Now in Foundry: Command A+ (W4A4), Chandra OCR 2, and GLM-OCR
Summary
Microsoft Foundry now features three new Hugging Face models, reflecting trends in low-bit quantization and advanced OCR. Cohere Labs' Command A+ (W4A4) is a 218B-parameter Sparse Mixture-of-Experts reasoning model, with 25B active parameters per token, a 128K input and 64K output context. It is optimized for agentic, multilingual (48 languages), and multimodal reasoning tasks, utilizing W4A4 quantization for efficient deployment. Datalab's Chandra OCR 2, a 5.3B vision-language model, converts images and PDFs to markdown, HTML, and JSON while preserving layout. It achieves state-of-the-art results on the olmOCR benchmark with an 85.9% score (77.8% multilingual) and supports over 90 languages, excelling in complex layout understanding. Z.ai's GLM-OCR is a compact 0.9B OCR model, roughly 6x smaller than Chandra OCR 2, built on the GLM-V architecture. It ranks first on OmniDocBench V1.5 with a 94.62 score, offering high accuracy for structured document understanding and efficient, scalable deployment. These models are deployable via Microsoft Foundry.
Key takeaway
For AI Engineers deploying large reasoning models or building document processing pipelines, these new Hugging Face models in Microsoft Foundry offer critical advancements. If you need to run a 218B-parameter model efficiently, Command A+ (W4A4) provides optimized performance. For robust, multilingual OCR with complex layout understanding, Chandra OCR 2 is a strong choice. Alternatively, GLM-OCR offers high accuracy at a compact 0.9B scale for high-throughput scenarios. Evaluate these models in Foundry to enhance your application's capabilities and operational efficiency.
Key insights
Low-bit quantization and specialized OCR models are advancing large model deployment and document understanding efficiency.
Principles
- Quantization can enable large models on minimal hardware.
- Post-training mitigates quantization errors in reasoning models.
- Vision-language models enhance OCR layout preservation.
Method
Command A+ uses post-training against a full-precision teacher's output distribution, with fake quantization in the forward pass and straight-through estimators during backpropagation, to mitigate quantization errors.
In practice
- Deploy Command A+ for agentic, multilingual reasoning.
- Use Chandra OCR 2 for complex document layout extraction.

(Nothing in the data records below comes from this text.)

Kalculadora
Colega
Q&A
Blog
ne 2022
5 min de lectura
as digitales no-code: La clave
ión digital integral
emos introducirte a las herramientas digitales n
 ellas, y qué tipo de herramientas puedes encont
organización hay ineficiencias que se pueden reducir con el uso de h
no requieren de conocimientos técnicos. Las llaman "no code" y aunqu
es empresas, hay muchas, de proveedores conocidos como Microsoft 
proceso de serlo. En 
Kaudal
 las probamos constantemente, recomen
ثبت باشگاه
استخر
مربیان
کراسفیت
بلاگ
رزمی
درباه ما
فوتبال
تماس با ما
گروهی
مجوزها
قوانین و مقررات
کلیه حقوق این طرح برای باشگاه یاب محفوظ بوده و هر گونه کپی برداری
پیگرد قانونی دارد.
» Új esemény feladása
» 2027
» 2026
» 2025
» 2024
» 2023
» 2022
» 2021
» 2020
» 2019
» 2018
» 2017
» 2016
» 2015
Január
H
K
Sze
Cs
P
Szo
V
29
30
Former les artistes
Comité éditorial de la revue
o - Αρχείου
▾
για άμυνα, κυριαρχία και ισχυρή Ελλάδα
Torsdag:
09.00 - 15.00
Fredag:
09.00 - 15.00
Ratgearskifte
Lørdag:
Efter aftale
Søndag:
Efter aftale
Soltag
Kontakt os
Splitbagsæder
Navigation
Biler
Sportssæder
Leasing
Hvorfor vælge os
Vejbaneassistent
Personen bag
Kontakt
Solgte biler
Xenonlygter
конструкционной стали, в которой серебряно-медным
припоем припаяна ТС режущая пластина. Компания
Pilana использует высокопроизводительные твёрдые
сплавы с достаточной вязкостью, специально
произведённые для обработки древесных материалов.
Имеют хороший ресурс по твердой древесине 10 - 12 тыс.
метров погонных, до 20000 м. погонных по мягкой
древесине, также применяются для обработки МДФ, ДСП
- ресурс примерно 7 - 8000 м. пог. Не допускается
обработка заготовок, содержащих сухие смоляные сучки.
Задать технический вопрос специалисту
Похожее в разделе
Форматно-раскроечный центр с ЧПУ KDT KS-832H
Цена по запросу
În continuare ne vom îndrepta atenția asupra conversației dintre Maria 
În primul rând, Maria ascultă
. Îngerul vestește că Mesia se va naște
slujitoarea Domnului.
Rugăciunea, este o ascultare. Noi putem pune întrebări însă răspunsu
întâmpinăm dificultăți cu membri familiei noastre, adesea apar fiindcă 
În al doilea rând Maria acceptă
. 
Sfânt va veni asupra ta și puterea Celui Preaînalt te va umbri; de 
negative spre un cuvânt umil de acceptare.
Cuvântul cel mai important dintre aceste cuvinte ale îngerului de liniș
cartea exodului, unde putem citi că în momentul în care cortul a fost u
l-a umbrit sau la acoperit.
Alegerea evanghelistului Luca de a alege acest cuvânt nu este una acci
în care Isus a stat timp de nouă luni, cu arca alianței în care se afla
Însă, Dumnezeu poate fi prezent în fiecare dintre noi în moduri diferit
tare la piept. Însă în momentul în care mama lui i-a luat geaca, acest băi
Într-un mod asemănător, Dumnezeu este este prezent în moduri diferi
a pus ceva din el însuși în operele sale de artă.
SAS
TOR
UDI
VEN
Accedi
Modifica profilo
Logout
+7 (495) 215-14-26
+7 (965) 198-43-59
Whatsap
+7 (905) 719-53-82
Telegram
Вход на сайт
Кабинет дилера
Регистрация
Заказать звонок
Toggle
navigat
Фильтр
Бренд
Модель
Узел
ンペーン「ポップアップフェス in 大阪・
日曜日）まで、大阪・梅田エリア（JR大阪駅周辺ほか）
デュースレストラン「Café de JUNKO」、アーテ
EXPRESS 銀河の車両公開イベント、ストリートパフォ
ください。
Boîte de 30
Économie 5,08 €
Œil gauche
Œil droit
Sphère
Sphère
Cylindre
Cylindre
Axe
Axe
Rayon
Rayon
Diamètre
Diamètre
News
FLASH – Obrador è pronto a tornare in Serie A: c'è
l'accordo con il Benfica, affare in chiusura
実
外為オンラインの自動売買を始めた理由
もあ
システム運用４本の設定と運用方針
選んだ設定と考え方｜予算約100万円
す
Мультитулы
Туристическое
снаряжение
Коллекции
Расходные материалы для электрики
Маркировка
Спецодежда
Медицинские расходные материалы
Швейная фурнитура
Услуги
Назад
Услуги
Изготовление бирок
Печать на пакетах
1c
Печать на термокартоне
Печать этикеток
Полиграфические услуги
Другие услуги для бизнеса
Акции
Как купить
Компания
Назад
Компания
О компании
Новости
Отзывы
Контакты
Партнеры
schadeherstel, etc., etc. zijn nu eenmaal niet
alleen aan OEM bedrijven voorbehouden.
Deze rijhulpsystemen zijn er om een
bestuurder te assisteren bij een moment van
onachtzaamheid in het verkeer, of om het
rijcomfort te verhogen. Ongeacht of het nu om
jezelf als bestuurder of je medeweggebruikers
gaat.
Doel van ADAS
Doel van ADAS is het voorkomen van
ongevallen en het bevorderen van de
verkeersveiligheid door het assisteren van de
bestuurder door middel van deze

- Apply GLM-OCR for high-throughput, compact OCR pipelines.
Topics
- Cohere Command A+
- Chandra OCR 2
- GLM-OCR
- Low-bit Quantization
- Optical Character Recognition
- Microsoft Foundry
Code references
Best for: AI Architect, NLP Engineer, Computer Vision Engineer, AI Engineer, Machine Learning Engineer, MLOps Engineer
Related on AIssential
Editorial summary, takeaway, and curation by AIssential. Original article published by Microsoft Foundry Blog articles.